Aim of the exercise »
Wherever the word "formal" occurs in the lines below, copy the whole line.

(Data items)
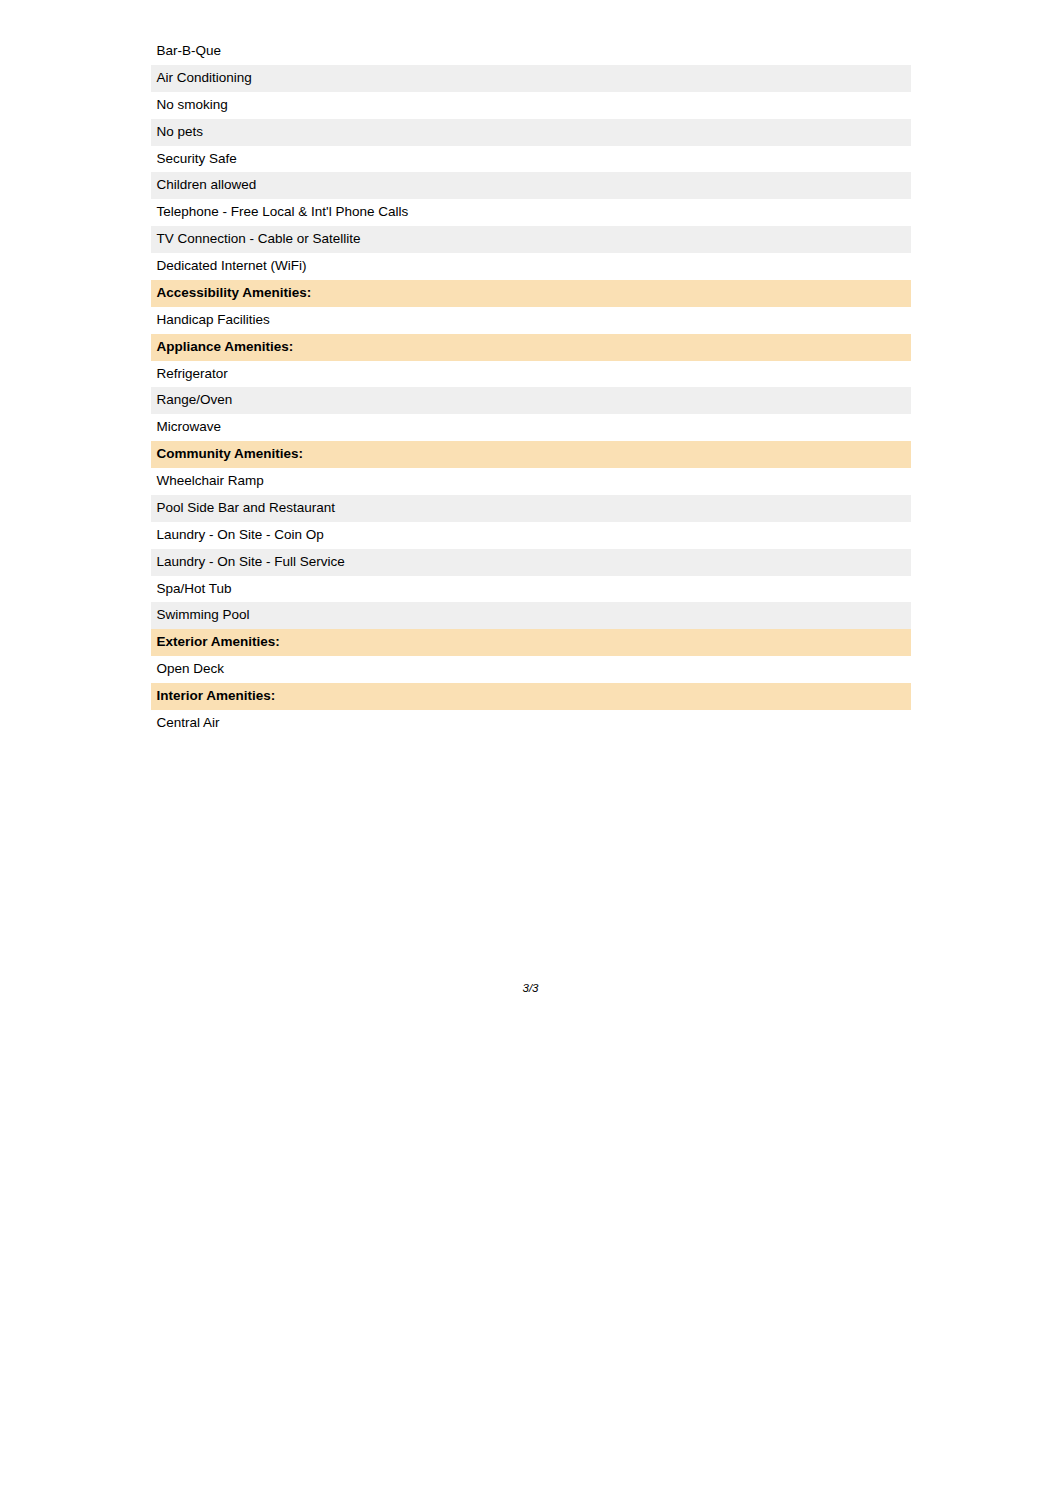| Bar-B-Que |
| Air Conditioning |
| No smoking |
| No pets |
| Security Safe |
| Children allowed |
| Telephone - Free Local & Int'l Phone Calls |
| TV Connection - Cable or Satellite |
| Dedicated Internet (WiFi) |
| Accessibility Amenities: |
| Handicap Facilities |
| Appliance Amenities: |
| Refrigerator |
| Range/Oven |
| Microwave |
| Community Amenities: |
| Wheelchair Ramp |
| Pool Side Bar and Restaurant |
| Laundry - On Site - Coin Op |
| Laundry - On Site - Full Service |
| Spa/Hot Tub |
| Swimming Pool |
| Exterior Amenities: |
| Open Deck |
| Interior Amenities: |
| Central Air |
3/3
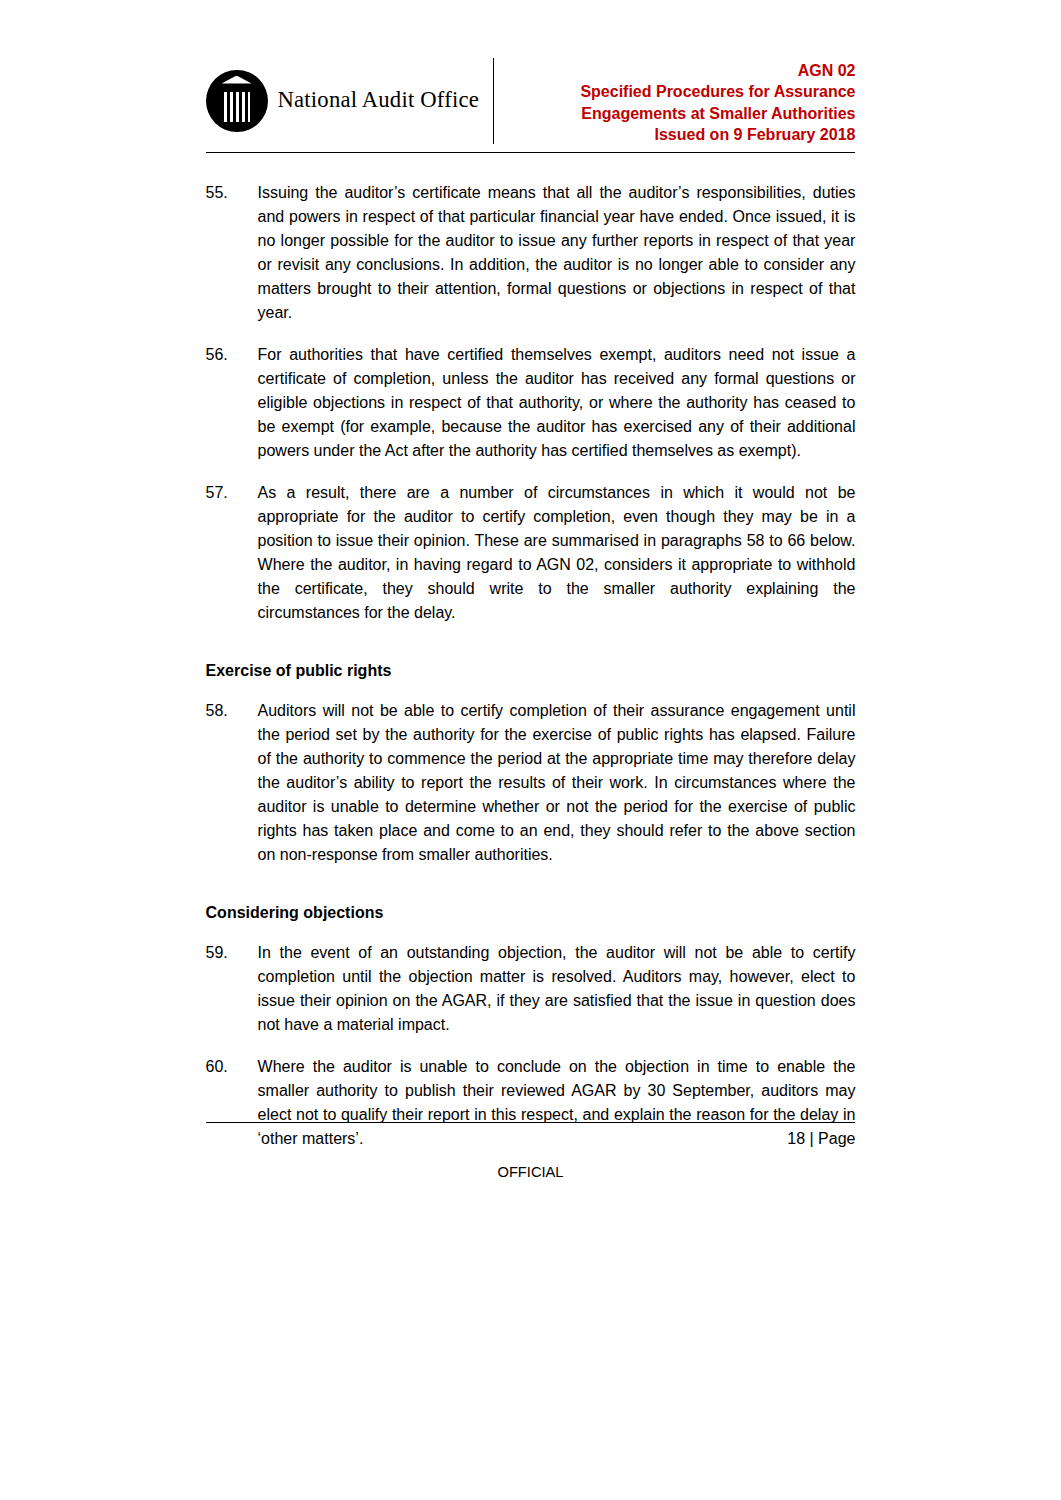National Audit Office
AGN 02
Specified Procedures for Assurance
Engagements at Smaller Authorities
Issued on 9 February 2018
55. Issuing the auditor’s certificate means that all the auditor’s responsibilities, duties and powers in respect of that particular financial year have ended. Once issued, it is no longer possible for the auditor to issue any further reports in respect of that year or revisit any conclusions. In addition, the auditor is no longer able to consider any matters brought to their attention, formal questions or objections in respect of that year.
56. For authorities that have certified themselves exempt, auditors need not issue a certificate of completion, unless the auditor has received any formal questions or eligible objections in respect of that authority, or where the authority has ceased to be exempt (for example, because the auditor has exercised any of their additional powers under the Act after the authority has certified themselves as exempt).
57. As a result, there are a number of circumstances in which it would not be appropriate for the auditor to certify completion, even though they may be in a position to issue their opinion. These are summarised in paragraphs 58 to 66 below. Where the auditor, in having regard to AGN 02, considers it appropriate to withhold the certificate, they should write to the smaller authority explaining the circumstances for the delay.
Exercise of public rights
58. Auditors will not be able to certify completion of their assurance engagement until the period set by the authority for the exercise of public rights has elapsed. Failure of the authority to commence the period at the appropriate time may therefore delay the auditor’s ability to report the results of their work. In circumstances where the auditor is unable to determine whether or not the period for the exercise of public rights has taken place and come to an end, they should refer to the above section on non-response from smaller authorities.
Considering objections
59. In the event of an outstanding objection, the auditor will not be able to certify completion until the objection matter is resolved. Auditors may, however, elect to issue their opinion on the AGAR, if they are satisfied that the issue in question does not have a material impact.
60. Where the auditor is unable to conclude on the objection in time to enable the smaller authority to publish their reviewed AGAR by 30 September, auditors may elect not to qualify their report in this respect, and explain the reason for the delay in ‘other matters’.
18 | Page
OFFICIAL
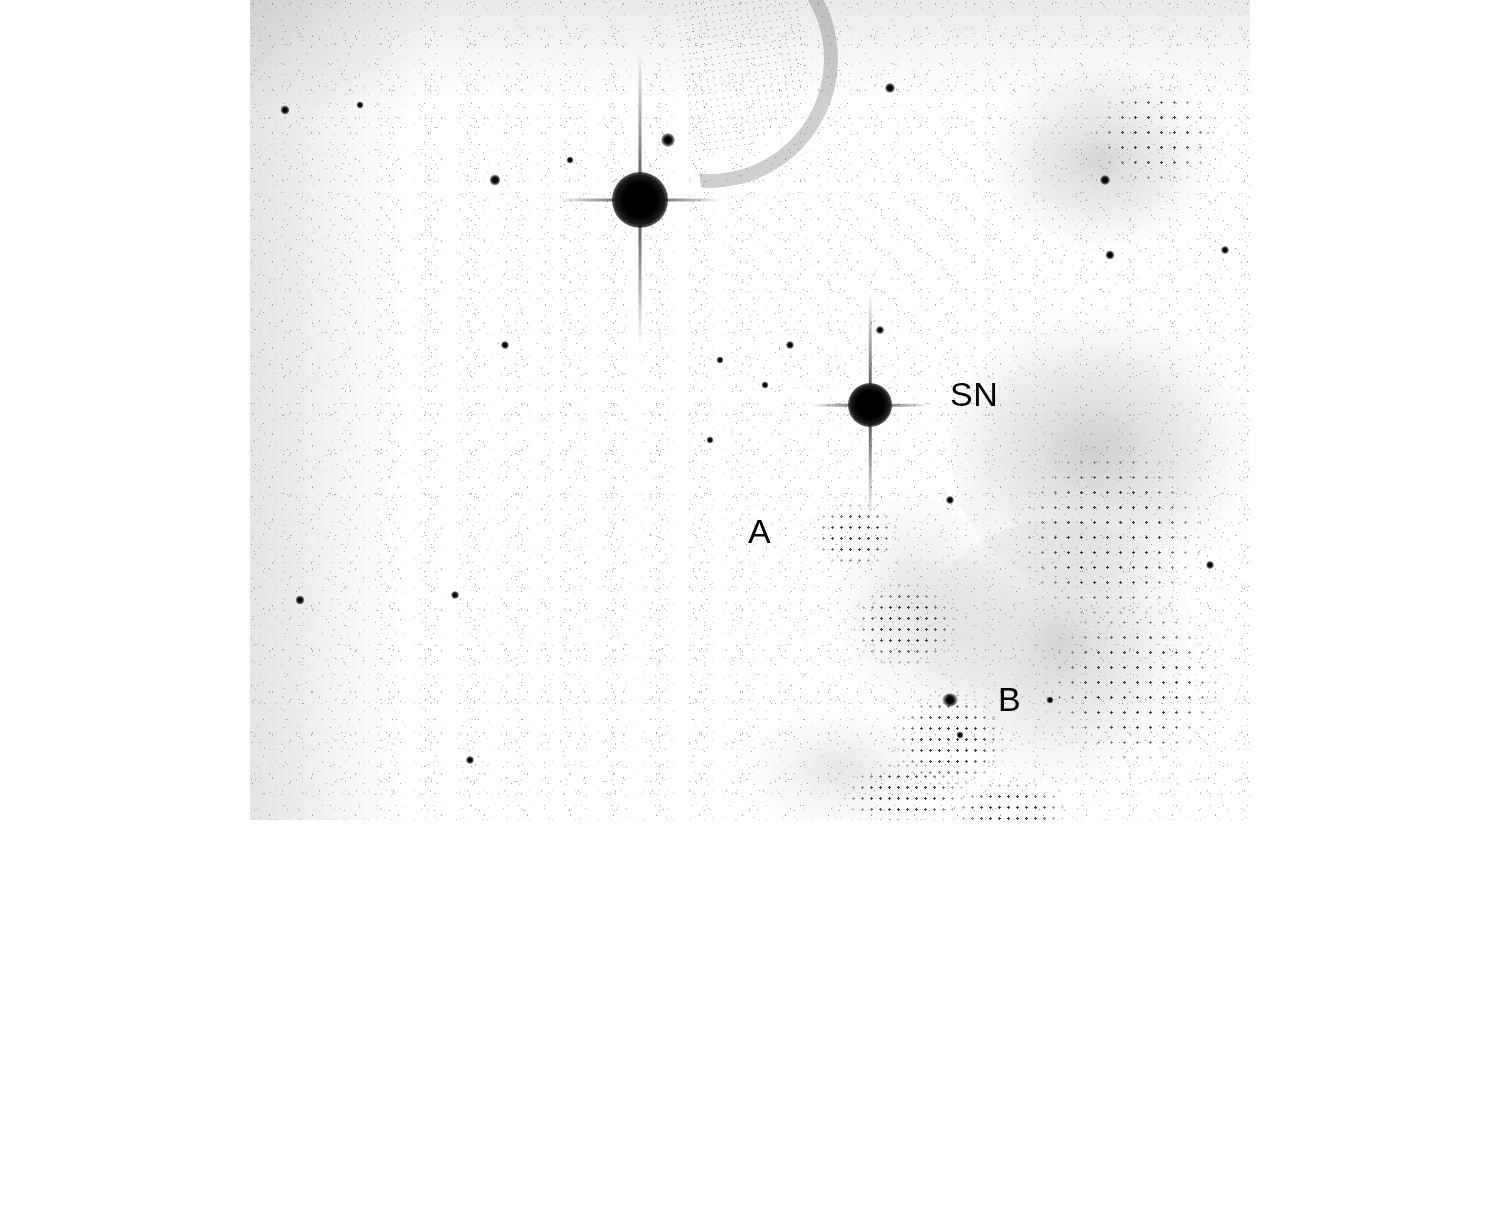SN A B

Answer to this task »
55. Issuing the auditor’s certificate means that all the auditor’s responsibilities, duties and powers in respect of that particular financial year have ended. Once issued, it is no longer possible for the auditor to issue any further reports in respect of that year or revisit any conclusions. In addition, the auditor is no longer able to consider any matters brought to their attention, formal questions or objections in respect of that year.
56. For authorities that have certified themselves exempt, auditors need not issue a certificate of completion, unless the auditor has received any formal questions or eligible objections in respect of that authority, or where the authority has ceased to be exempt (for example, because the auditor has exercised any of their additional powers under the Act after the authority has certified themselves as exempt).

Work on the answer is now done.